Man with a Plan
How Paul Ryan became the intellectual leader of the Republican party
Jul 23, 2012, Vol. 17, No. 42 • By STEPHEN F. HAYES
Ryan’s efforts to keep things civil are not reciprocated. As he takes questions from the crowd, his opponents get louder. Finally, perhaps in an effort to mollify the Zerban supporters, Ryan calls on one of them. After a brief speech about the value of wind as an energy source and its benefits in Europe, she asks why state legislators aren’t doing more to produce wind. “Why aren’t we in Wisconsin getting on the bandwagon in this instead of blocking it?” Ryan temporarily resists the temptation to embarrass her, choosing instead to point out that there are federal incentives for alternative energy. “There is a wind production tax credit in the law, and it’s the only way to make it actually economically viable,” he begins, before the questioner shouts back at him.
“I understand—I’m talking about Wisconsin! How about in Wisconsin?!”
“I’m your federal representative. I don’t know what to tell you about your state government rules.”
A man from the anti-Ryan group tries to help her. “You’re the state representative!” he shouts over Ryan’s answer.
Ryan remains calm. “I’m not your state representative. I’m your federal representative.” He ticks off a list of the state representatives and state senators who represent people in his district. The crowd isn’t having it.
“You represent us in Washington, and this is about jobs!!” the original questioner shouts, to applause from her friends.
Ryan tries again to satisfy them. “There is a federal policy for wind turbine production,” he begins.
“Not as big as the tax cuts for oil!!!” another woman shouts.
The longer the session continues, the more aggressive Ryan’s opponents become. Inevitably, Ryan supporters begin to shout back at them on his behalf. Ryan admonishes both groups. “People, it doesn’t make sense to start yelling at each other,” he says. And moments later: “It doesn’t work if you yell at each other. It’s just not polite.” On four separate occasions, Ryan calls for civility, but he knows better than to expect it.

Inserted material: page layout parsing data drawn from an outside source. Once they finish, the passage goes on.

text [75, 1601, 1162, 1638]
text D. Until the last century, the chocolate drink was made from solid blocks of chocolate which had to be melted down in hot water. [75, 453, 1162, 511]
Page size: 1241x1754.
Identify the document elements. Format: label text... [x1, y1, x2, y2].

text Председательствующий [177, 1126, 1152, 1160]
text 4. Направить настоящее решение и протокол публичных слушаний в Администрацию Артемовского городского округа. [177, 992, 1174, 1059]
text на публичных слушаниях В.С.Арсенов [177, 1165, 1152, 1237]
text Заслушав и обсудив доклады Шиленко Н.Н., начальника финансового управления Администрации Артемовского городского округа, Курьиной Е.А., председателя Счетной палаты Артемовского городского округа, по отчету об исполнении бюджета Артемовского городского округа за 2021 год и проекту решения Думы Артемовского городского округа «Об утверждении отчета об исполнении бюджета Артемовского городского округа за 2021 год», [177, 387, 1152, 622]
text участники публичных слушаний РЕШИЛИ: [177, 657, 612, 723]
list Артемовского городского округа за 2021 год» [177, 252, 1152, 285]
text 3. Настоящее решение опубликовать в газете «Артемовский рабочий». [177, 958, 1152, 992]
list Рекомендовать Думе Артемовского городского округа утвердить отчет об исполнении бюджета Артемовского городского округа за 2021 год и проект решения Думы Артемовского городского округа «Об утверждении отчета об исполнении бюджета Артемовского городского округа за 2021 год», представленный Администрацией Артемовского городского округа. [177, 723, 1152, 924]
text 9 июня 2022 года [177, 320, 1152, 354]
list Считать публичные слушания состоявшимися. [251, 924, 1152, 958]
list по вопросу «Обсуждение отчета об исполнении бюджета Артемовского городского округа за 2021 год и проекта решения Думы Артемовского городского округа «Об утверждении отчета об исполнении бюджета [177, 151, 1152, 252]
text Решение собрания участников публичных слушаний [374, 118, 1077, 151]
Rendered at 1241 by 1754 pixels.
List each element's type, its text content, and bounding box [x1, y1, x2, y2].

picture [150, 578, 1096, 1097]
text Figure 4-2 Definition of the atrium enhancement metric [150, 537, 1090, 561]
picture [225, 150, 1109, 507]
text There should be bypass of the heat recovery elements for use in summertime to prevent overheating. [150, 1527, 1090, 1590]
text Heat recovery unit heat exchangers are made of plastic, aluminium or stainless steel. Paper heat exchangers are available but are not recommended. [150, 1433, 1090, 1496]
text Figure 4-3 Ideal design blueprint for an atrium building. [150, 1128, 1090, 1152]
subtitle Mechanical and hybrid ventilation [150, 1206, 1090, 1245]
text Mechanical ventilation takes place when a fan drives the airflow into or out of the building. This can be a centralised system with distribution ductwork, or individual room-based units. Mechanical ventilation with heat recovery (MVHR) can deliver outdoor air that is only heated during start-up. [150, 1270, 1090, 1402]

“They will organize protests, talking points—sometimes they try to shout you down and get dragged out by the police. That’s their goal—to get pulled out, to disrupt,” he says later, sitting in the back seat of a large black SUV lumbering across south-central Wisconsin five days before the Democratic gubernatorial recall primary. “Wherever there’s one of us—Scott Walker, Sean Duffy, Jim Sensenbrenner, [state representative] Robin Vos—doing something, they go and find it and protest and picket us. So it’s all about agitating, polarizing—sort of Alinsky stuff—conservatives and Republicans, because of these recalls, because of the presidential.”
The spate of recall elections in Wisconsin is now over. “The presidential” is upon us, and Paul Ryan is very much at the center of the debate that will consume a large part of the country for the next 16 weeks.
One reason: Ryan is one of a small group of Republicans being vetted as a possible running mate for Mitt Romney. Very few people know exactly who is under consideration, and in most cases they’re not talking. But the consensus among Republicans I’ve talked to in recent weeks is that Ryan is getting serious consideration and that his vetting isn’t one of those satisfy-a-constituency looks that campaigns undertake just to leak.
A second reason: Ryan’s budget proposal, with its bold entitlement reforms, has passed the House of Representatives twice and has been embraced, with few qualifications, by the Republican nominee. It is as close to a governing blueprint as has been offered by either party. And top Democrats and Republicans agree on one thing: The 2012 election cycle is likely to close with a fierce struggle over the implications of the Ryan budget and the direction it lays out for the country—something that is true regardless of whether Ryan is actually on the Republican ticket.
Few who have known him over the years would have predicted that Ryan would be at the center of this national debate. And just two years ago, Republican pollsters and strategists advised their candidates to seek distance from Ryan’s plan. But he is now the intellectual leader of the Republican party. And, at the risk of overstating the case, the outcome of the November elections may turn on whether his party can present and defend his ideas.
Paul Ryan first came to Washington in 1990 as a college intern in the office of Wisconsin’s Republican senator Bob Kasten. In theory, Ryan was working for the foreign policy staff, but he spent much of his time in the mailroom. He was a hard worker, even on the unsexy stuff, and he was welcomed back the following summer to an internship on the Senate Small Business Committee, where Kasten was the ranking member.